"There's a lot of things I can no longer do," she says. "I'm 57. I used to be a head cheerleader. I used to do back flips and splits. I can't do that anymore. OK, so Alzheimer's people can't do certain things. That's the way it is."
She and the staff, along with an increasing number of professional caregivers, have come to think of the disturbing behaviors often associated with Alzheimer's--restlessness, agitation and combativeness--not as natural consequences of the disease but as unmet needs. It's almost a mantra for them: Behaviors are unmet needs. "Everyone needs to be loved. Everyone needs to be needed. And everyone needs human touch," says Stuart-Clark. "It doesn't matter how old you are, or if you have a disease, or if you remember your name."
We're sitting in the cheerfully landscaped indoor courtyard of the care facility. Stuart-Clark interrupts herself to call out to Duffy, who is wheeling Vernita down a path toward us. Duffy, a jovial man in his early 80s, does not have Alzheimer's. Vernita, his wife of 61 years, does. She is a sweet-faced woman who often cradles a plastic doll and seldom speaks. Duffy sees her every day and talks with her every night.
"Vernita, you look beautiful today," Stuart-Clark says, reaching out to stroke her arm. "That blouse is the most gorgeous color. Look at how it brings out your eyes." Vernita smiles. Stuart-Clark gives her a hug. Duffy's hands rest on his wife's shoulders for a moment. He smiles too. Then he wheels her back toward her room.
"All those cliches about 'days are only a series of moments' and 'carpe diem,' well, they're true," says Stuart-Clark. "That's really all there is for any of us, those moments. And that's how Alzheimer's people live, in the moment and from moment to moment. And you know, when I'm here, that's how I live too."
I next visit neighborhood 4, another section with "high-functioning" residents. This is where Kate lives. She was one of the original Rockettes at Radio City Music Hall. Back then, she was a Lucille Ball redhead with a perfect oval face, a tiny waist and the requisite shapely legs. Kate was married to Tony, a skinny Sinatra look-alike who played trombone in Vaughn Monroe's orchestra. Tony was a hail-fellow-well-met kind of guy, a partyer, a big drinker, a lot of laughs. They were married for 45 years. But Tony has been gone for 15 years, and Kate, now a tiny, wispy-haired woman in her mid-80s, has another man in her life, also named Tony.

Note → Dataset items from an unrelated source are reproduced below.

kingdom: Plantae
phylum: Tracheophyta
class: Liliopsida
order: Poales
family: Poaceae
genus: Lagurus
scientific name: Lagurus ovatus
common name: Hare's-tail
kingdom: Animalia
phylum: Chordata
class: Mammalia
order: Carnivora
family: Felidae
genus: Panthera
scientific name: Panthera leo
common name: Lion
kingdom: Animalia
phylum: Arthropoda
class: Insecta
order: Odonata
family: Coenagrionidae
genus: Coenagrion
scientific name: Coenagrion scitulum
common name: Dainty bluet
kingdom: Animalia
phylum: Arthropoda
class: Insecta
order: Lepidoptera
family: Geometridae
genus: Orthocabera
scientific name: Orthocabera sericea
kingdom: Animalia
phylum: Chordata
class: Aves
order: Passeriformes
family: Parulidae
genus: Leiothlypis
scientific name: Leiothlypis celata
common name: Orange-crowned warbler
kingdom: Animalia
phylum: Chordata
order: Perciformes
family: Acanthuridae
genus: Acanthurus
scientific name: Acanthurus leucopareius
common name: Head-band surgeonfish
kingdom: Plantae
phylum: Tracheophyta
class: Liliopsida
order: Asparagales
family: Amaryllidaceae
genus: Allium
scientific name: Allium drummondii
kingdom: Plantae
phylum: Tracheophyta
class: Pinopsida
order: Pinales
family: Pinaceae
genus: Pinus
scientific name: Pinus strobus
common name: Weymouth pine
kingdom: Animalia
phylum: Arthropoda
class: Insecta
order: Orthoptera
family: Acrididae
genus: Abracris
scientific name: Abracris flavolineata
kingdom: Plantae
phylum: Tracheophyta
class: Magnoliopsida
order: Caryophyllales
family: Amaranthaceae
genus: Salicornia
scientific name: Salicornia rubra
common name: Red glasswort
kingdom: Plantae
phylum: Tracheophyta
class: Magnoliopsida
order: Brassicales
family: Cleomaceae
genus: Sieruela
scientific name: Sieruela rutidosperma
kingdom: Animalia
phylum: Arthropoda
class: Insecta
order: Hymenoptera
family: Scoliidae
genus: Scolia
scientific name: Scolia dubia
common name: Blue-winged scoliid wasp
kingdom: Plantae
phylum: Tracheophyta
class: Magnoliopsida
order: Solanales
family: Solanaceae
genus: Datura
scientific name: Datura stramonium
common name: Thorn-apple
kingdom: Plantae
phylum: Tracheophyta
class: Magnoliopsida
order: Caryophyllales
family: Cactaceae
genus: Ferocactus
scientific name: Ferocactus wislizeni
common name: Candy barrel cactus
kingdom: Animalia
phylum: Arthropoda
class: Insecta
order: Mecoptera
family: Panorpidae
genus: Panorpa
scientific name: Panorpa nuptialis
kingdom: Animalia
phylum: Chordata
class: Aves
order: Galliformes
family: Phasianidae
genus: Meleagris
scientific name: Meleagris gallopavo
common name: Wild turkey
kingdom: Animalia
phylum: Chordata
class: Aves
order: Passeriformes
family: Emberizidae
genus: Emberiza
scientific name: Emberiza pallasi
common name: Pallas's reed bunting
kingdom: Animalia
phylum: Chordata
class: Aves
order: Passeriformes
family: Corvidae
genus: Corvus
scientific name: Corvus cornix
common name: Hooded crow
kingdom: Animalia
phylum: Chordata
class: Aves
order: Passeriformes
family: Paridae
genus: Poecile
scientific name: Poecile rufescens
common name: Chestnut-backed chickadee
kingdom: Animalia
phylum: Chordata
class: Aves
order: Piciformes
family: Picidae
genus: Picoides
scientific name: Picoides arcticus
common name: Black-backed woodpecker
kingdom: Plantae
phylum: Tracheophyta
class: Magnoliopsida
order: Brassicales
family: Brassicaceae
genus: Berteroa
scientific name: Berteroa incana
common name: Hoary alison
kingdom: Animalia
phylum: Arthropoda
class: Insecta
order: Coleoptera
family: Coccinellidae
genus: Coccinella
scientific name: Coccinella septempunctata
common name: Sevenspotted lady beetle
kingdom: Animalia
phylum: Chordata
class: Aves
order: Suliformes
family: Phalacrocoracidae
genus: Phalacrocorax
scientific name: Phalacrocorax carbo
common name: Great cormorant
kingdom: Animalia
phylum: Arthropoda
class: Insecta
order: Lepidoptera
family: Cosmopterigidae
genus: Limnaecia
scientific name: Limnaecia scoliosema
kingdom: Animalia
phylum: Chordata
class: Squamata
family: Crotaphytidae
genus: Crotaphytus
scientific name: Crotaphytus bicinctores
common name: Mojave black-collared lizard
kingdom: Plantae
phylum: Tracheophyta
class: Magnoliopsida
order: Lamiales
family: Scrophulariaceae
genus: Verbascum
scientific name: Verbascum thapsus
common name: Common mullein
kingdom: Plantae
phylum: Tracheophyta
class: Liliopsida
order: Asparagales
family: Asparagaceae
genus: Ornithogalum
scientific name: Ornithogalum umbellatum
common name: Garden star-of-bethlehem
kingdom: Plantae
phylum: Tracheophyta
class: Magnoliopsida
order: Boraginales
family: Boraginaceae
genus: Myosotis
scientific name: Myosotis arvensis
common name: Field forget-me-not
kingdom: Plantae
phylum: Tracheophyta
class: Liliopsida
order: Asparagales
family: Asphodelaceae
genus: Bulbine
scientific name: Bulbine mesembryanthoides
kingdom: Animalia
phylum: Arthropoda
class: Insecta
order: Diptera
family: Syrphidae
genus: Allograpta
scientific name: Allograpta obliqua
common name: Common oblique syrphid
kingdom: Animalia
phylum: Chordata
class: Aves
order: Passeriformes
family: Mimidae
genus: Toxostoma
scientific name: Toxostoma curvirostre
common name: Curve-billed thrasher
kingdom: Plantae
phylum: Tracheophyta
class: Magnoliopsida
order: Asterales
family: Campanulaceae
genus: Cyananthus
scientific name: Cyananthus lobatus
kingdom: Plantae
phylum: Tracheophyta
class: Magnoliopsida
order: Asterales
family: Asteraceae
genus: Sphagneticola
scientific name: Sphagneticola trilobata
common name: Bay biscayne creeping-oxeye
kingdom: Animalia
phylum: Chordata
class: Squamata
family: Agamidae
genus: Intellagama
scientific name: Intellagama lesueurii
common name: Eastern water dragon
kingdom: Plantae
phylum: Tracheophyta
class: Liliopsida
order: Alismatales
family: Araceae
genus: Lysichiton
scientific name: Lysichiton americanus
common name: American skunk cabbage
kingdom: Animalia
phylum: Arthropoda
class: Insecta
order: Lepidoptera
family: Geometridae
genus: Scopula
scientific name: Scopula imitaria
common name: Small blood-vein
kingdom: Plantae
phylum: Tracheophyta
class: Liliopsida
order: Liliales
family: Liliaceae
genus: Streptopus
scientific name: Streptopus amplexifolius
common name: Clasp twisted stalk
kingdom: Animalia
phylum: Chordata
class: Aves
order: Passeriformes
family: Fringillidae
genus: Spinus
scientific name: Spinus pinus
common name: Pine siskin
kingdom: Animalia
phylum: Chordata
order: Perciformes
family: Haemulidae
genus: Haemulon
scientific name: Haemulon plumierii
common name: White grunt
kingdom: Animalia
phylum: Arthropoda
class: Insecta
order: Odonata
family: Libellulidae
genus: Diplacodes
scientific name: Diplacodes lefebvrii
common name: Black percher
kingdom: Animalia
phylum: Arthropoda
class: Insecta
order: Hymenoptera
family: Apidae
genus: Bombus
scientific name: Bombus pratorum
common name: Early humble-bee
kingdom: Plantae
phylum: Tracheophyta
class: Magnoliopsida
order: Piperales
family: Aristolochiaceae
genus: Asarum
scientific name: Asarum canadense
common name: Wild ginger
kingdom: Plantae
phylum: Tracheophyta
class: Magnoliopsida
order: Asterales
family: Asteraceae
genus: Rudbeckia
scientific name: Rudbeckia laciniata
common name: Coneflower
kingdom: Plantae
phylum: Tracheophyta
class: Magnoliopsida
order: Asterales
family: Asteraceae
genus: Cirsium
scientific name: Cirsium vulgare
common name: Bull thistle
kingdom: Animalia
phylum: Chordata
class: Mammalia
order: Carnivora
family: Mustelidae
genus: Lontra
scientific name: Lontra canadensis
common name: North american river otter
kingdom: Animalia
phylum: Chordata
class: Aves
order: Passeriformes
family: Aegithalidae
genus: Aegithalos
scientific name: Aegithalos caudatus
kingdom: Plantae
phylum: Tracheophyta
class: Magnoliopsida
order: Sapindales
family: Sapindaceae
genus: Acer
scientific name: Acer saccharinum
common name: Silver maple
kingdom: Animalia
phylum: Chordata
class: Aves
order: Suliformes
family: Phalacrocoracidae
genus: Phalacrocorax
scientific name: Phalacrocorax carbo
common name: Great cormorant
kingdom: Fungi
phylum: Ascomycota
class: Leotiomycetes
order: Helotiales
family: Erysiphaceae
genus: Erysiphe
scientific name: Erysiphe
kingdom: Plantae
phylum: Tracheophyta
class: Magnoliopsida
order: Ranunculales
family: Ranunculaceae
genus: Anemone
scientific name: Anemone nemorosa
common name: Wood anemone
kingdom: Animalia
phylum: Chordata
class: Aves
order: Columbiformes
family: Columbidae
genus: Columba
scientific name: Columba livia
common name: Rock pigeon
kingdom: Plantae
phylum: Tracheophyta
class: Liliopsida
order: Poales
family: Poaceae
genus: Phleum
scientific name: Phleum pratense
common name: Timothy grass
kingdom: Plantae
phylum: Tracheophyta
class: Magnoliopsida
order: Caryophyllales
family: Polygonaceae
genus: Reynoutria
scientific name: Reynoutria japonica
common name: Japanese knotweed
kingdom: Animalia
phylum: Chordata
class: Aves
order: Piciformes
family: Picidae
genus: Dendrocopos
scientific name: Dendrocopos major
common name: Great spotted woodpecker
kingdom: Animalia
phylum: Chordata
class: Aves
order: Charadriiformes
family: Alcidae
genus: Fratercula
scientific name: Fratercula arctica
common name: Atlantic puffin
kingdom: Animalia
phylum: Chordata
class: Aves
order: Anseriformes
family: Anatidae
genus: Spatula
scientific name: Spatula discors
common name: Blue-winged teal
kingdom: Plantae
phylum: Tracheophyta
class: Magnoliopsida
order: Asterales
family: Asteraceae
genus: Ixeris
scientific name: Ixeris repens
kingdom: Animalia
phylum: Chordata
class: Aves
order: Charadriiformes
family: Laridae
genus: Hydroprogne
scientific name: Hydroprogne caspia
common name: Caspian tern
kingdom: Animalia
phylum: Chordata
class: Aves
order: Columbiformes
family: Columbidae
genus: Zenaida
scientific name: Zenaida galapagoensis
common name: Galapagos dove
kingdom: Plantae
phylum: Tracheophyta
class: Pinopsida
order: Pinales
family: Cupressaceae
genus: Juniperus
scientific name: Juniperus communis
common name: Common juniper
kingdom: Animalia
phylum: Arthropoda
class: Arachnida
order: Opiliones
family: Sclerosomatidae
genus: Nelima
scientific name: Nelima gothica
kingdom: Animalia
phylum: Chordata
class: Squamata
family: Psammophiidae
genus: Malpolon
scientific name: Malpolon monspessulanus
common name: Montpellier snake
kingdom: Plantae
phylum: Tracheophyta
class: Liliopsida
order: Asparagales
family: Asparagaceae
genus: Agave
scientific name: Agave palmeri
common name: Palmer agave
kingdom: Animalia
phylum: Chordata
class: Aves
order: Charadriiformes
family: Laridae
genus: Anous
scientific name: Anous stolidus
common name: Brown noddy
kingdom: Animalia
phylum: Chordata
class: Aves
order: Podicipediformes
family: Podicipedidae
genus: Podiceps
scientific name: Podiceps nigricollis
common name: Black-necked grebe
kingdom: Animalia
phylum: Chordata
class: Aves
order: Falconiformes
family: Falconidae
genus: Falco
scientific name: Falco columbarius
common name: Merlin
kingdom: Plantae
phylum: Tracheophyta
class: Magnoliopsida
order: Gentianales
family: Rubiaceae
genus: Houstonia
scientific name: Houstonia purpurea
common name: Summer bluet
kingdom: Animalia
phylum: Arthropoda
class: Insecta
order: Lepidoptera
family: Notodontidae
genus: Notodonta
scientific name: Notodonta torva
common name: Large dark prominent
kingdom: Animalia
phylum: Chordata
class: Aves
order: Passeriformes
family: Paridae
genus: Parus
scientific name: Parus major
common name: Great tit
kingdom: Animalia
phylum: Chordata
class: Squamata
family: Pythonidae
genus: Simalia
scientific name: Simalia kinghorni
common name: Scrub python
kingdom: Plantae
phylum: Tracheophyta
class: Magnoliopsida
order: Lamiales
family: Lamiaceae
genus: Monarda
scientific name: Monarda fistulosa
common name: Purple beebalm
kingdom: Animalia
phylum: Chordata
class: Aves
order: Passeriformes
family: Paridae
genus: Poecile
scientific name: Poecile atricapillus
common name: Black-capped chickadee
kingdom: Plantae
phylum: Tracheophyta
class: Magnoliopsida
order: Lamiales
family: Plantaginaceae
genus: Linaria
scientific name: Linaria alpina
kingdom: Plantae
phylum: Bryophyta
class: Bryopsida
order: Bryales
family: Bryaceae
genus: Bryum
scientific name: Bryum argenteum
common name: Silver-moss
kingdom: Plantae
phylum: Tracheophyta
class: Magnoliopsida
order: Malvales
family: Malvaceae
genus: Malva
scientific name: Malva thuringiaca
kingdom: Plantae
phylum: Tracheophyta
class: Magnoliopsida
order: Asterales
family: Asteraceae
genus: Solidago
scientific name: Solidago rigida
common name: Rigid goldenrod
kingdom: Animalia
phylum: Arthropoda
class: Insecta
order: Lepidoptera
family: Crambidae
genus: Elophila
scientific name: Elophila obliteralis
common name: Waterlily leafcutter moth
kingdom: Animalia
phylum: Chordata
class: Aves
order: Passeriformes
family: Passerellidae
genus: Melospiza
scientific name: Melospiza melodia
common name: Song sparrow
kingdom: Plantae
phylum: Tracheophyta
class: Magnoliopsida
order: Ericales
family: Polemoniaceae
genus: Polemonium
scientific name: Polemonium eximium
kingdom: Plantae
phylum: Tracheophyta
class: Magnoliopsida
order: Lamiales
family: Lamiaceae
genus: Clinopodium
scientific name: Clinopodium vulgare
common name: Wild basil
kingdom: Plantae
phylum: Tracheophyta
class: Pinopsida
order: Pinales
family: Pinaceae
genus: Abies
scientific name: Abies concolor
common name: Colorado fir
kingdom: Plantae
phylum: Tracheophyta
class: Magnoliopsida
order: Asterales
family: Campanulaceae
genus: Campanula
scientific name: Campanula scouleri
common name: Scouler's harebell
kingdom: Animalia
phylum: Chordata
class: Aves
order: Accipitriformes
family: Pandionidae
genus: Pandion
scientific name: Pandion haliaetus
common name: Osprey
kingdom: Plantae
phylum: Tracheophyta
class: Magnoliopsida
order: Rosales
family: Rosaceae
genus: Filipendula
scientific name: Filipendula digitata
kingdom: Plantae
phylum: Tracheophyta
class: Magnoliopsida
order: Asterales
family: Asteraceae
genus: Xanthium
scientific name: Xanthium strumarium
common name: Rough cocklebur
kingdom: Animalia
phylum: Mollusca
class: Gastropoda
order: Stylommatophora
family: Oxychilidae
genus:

This Tony, however, is built like a fireplug, which is appropriate, given that he used to be a firefighter at McClellan Air Force Base outside of Sacramento. Kate and Tony sit side by side on a big couch in the living room holding hands and watching a Shirley Temple movie on TV. All day, every day, they are never far from one another. They eat together, Tony sometimes feeding Kate. They take short walks together. They go on forays into the adjoining neighborhood. They listen to a piano concert sitting side by side. They suffer through group sing-alongs together. Kate doesn't sing because she's a little too out of it. Tony doesn't sing because, he tells me proudly, the only way he can carry a tune is in a knapsack. They move together from couch to chairs back to couch again. Tony pats Kate's cheek. Kate strokes the top of Tony's head. They lean toward each other and touch dry lips. When Kate has to go to the bathroom, Tony walks her there and waits outside the door. When Tony goes to his room to look for something, Kate follows him in, prompting Stephanie, the caregiver, to make a dash for them. Kate and Tony alone in a room have been known to try to do more than kiss. Kate thinks this Tony is her old Tony, her husband.
What Tony thinks, nobody really knows. He lost his wife 17 years ago. She suffered a heart attack at home, and Tony, who knew CPR, couldn't save her. That fact haunted him until Alzheimer's at first blunted and then erased the memory. Now Tony no longer remembers the life he used to live, but he does remember that he is a person who takes care of people. And so he takes care of Kate. Doing this gives his days a focus. It calms him. He is pleasant and helpful and often congenial, very different from the man who came here seven months ago.
Tony arrived his first day at about dinner time. By 7:30, he was yelling and tossing chairs around the room and picking fights.
"You can't keep me here," he screamed at Stephanie when she tried to calm him that first evening. "This is a prison, and I'm going to get out." The anger came and went. By 11 o'clock Tony had worked himself up again, deciding that the best way to get out of this strange place, this prison, was to start a fire. And he was just the guy to do it.